Bhutanese women weave beautiful handloom textiles with intricate patterns on the back strap, treadle and card looms, using a variety of yarns, in rich, vibrant colours. The vivid colours are obtained both from chemical and natural, vegetable and herbal dyes.
Weaving is prevalent throughout the kingdom and traditionally it was the lady of the house "nangi aum" who had to see to the dyeing and weaving process in addition to her household duties. The entire process of weaving a fabric - from the spinning of yarn, the dyeing and final weaving was done by hand, at home.
Every fabric has a name, which describes its particular combination of fibre, colour and pattern.
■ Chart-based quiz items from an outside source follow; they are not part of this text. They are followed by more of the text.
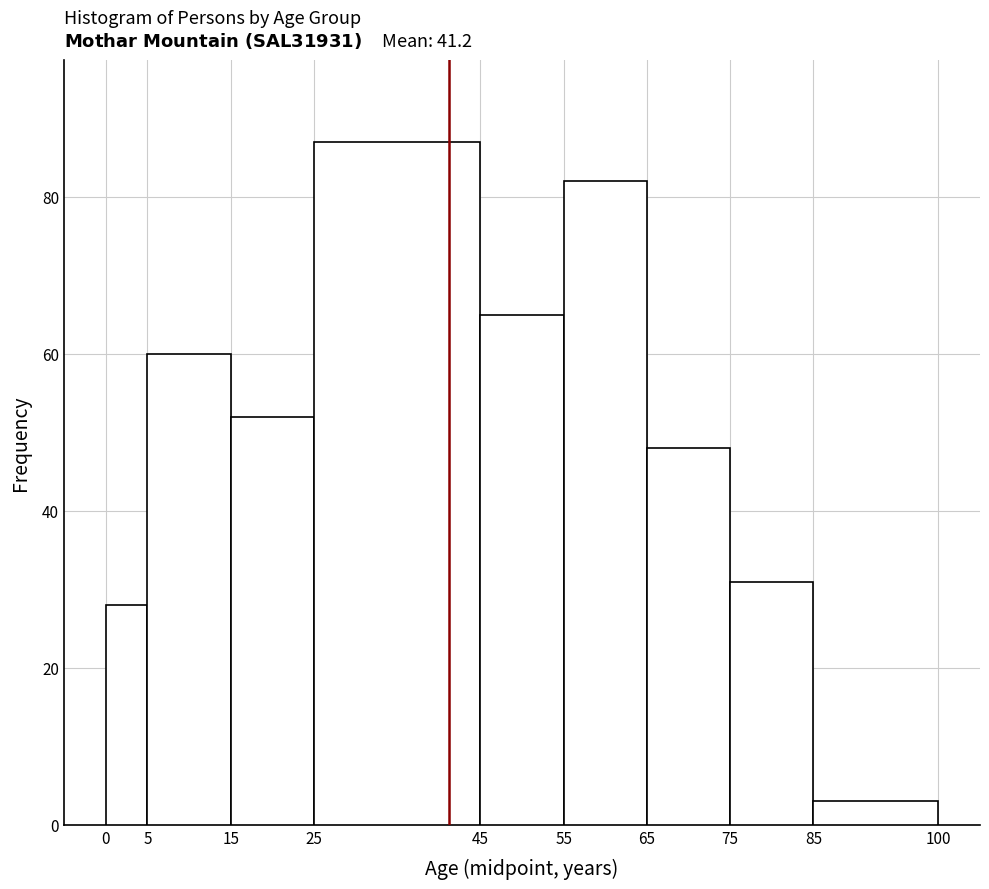

Which range on the x-axis has the tallest bar?

25 to 45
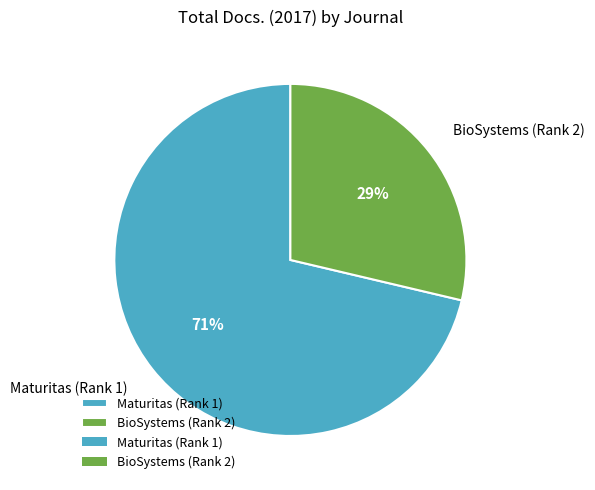

Rank the categories by value from lowest to highest.

BioSystems (Rank 2), Maturitas (Rank 1)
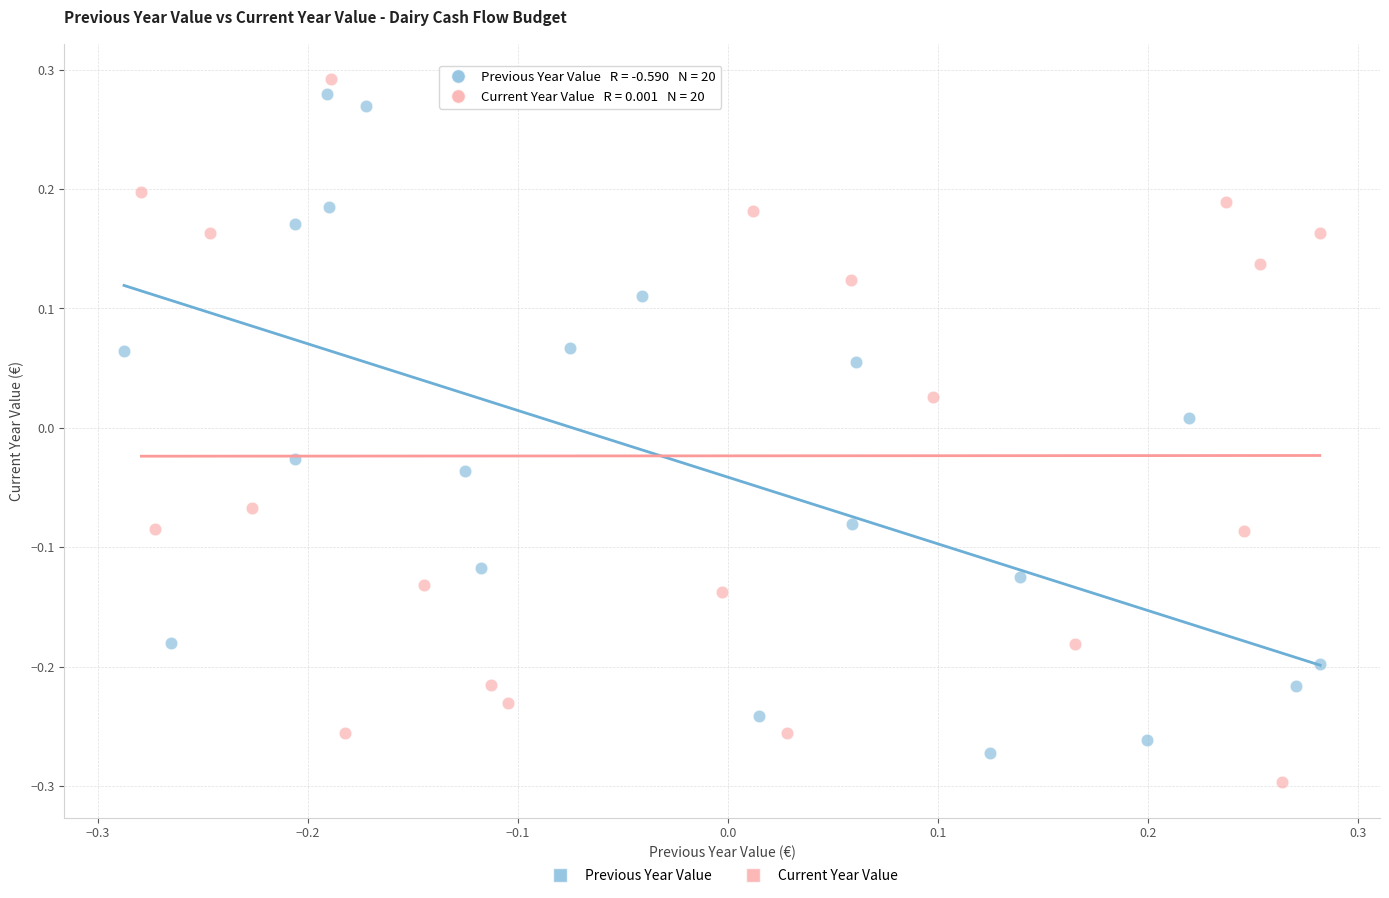

What are all the series names shown in the legend?

Previous Year Value, Current Year Value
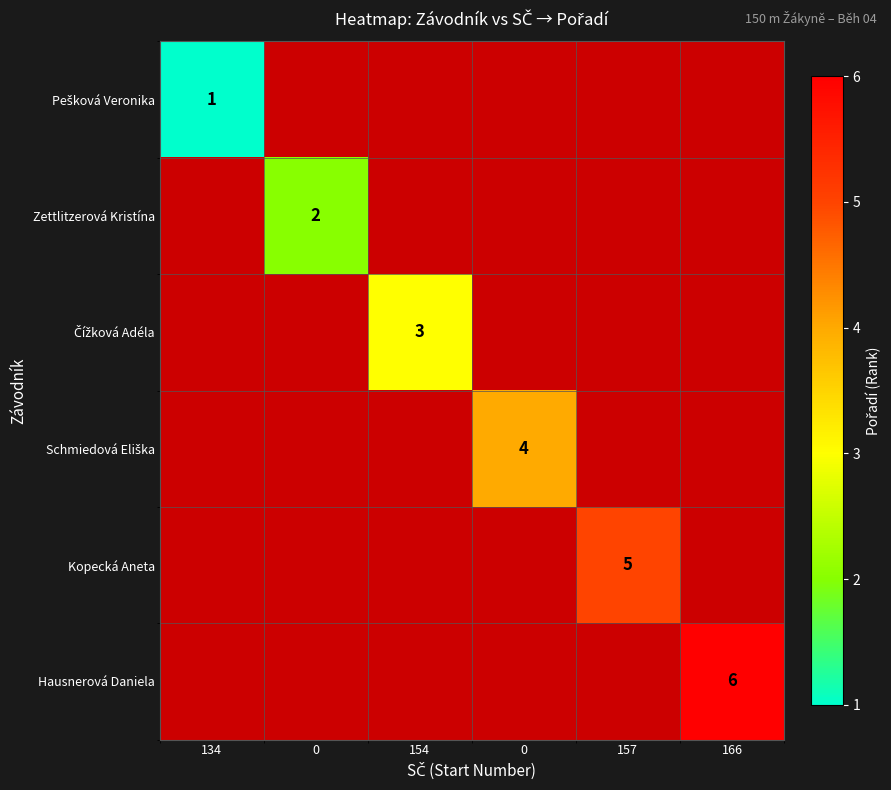

Is the value of Čížková Adéla at 0 greater than the value of Hausnerová Daniela at 154?

No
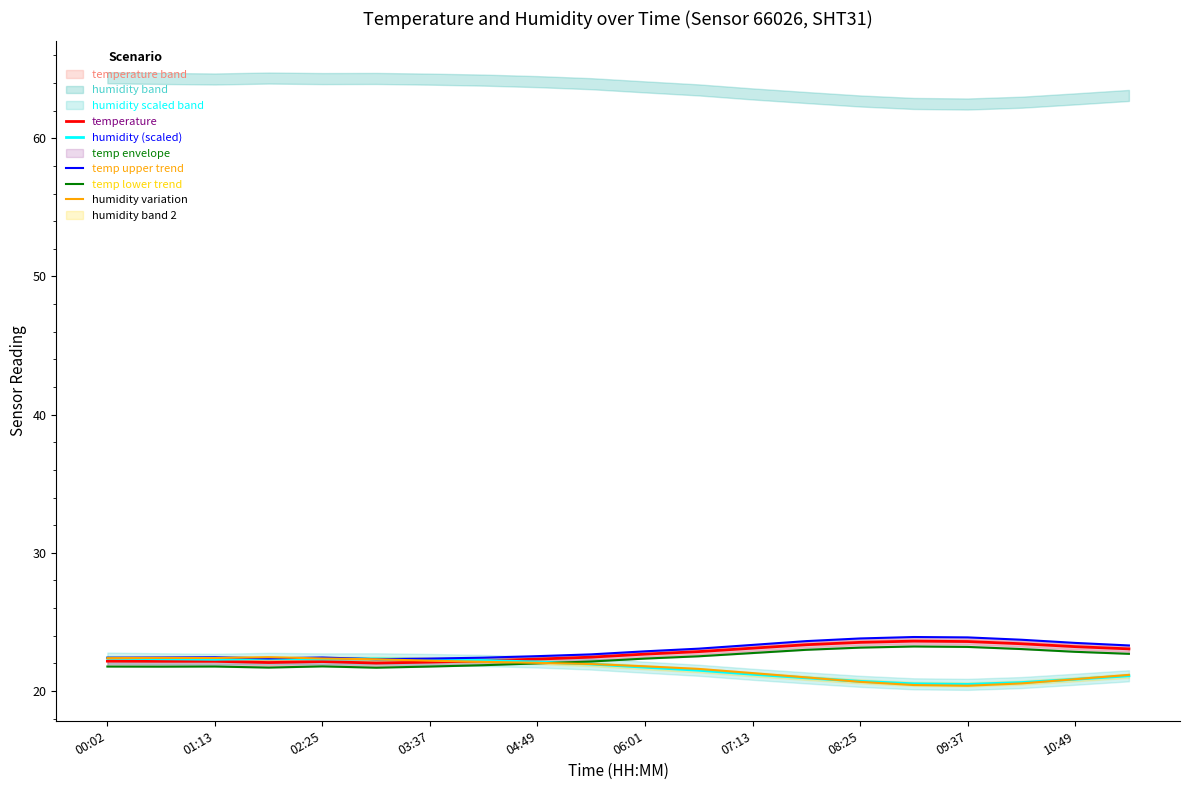

What is the highest value of the humidity (scaled) series?

22.4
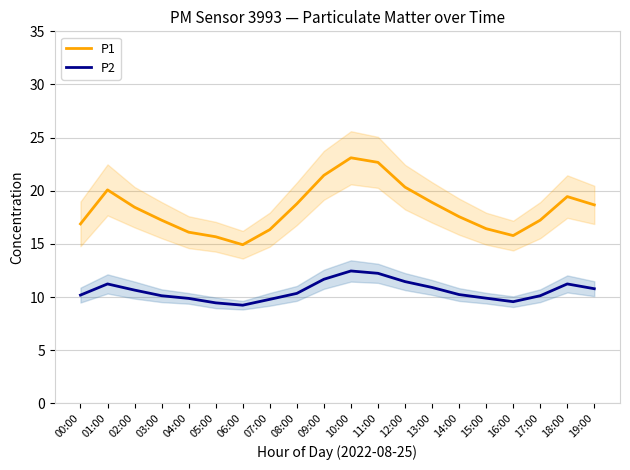

The P1 series shows 21.4 at 09:00. True or false?

True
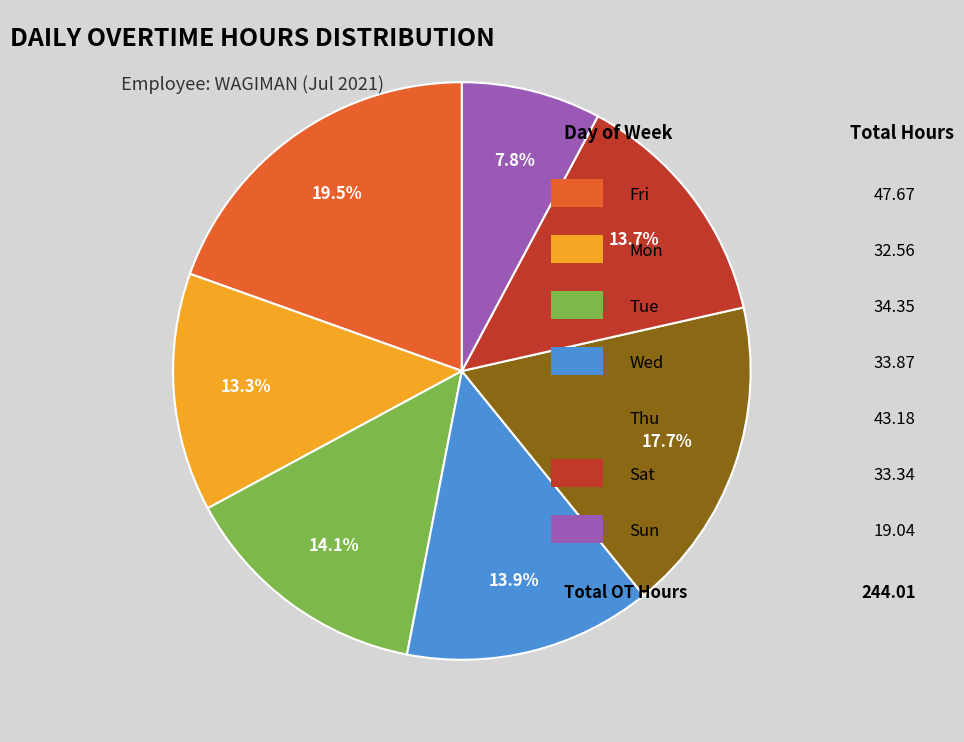

Does any single category account for the majority?

No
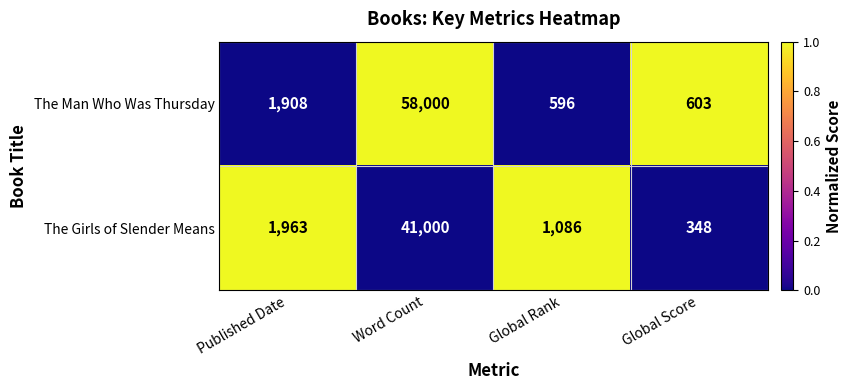

Reading left to right, what are all the values shown in this chart?

The Man Who Was Thursday: Published Date=1908	Word Count=58000	Global Rank=596	Global Score=603
The Girls of Slender Means: Published Date=1963	Word Count=41000	Global Rank=1086	Global Score=348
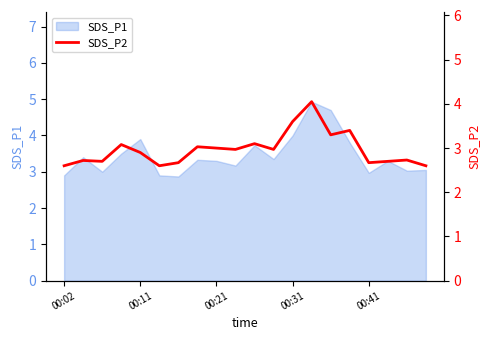

What is the maximum value for SDS_P1?

4.9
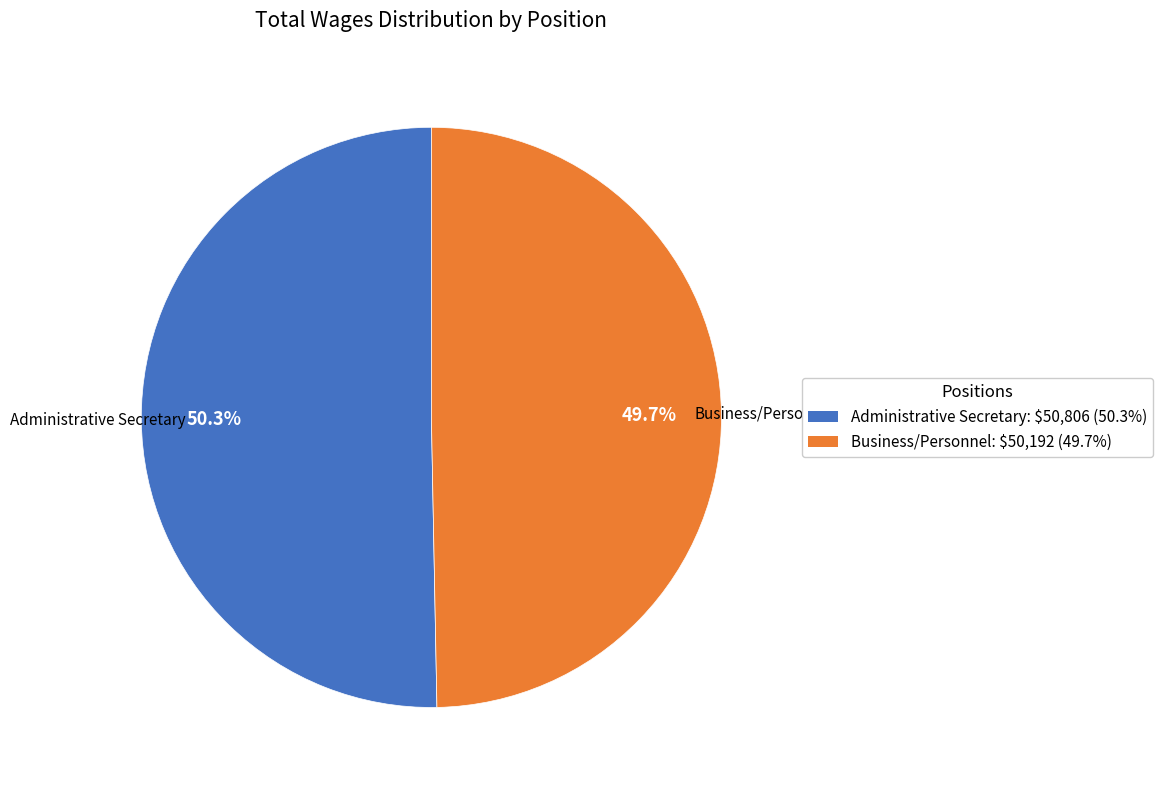

Is the sum of Business/Personnel and Administrative Secretary greater than half?

Yes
Material could be either striped or checked. Extra motifs and patterns are obtained by supplementary weft threads or by adding warp threads. All patterns have a symbolic meaning: the tree, the swastika the wheel, the vajra, the diamond, etc. Thus, checked woollen material is called mathra, serthra or tsangthra depending on its colour. Women's dresses with a white background covered with brocade designs of silk are called kishuthara, and those with blue background are called onsham. Material with a yellow background and green and red stripes with additional warp patterns is mensimathra.
Textiles in Bhutan are highly regarded, not only as a form of wealth or a commodity of value to pay taxes - but have a non verbal language of their own and convey the social identity of the wearer, are an expression of religious devotion and gifts of cloth are used to mark important occasions such as marriages or promotions.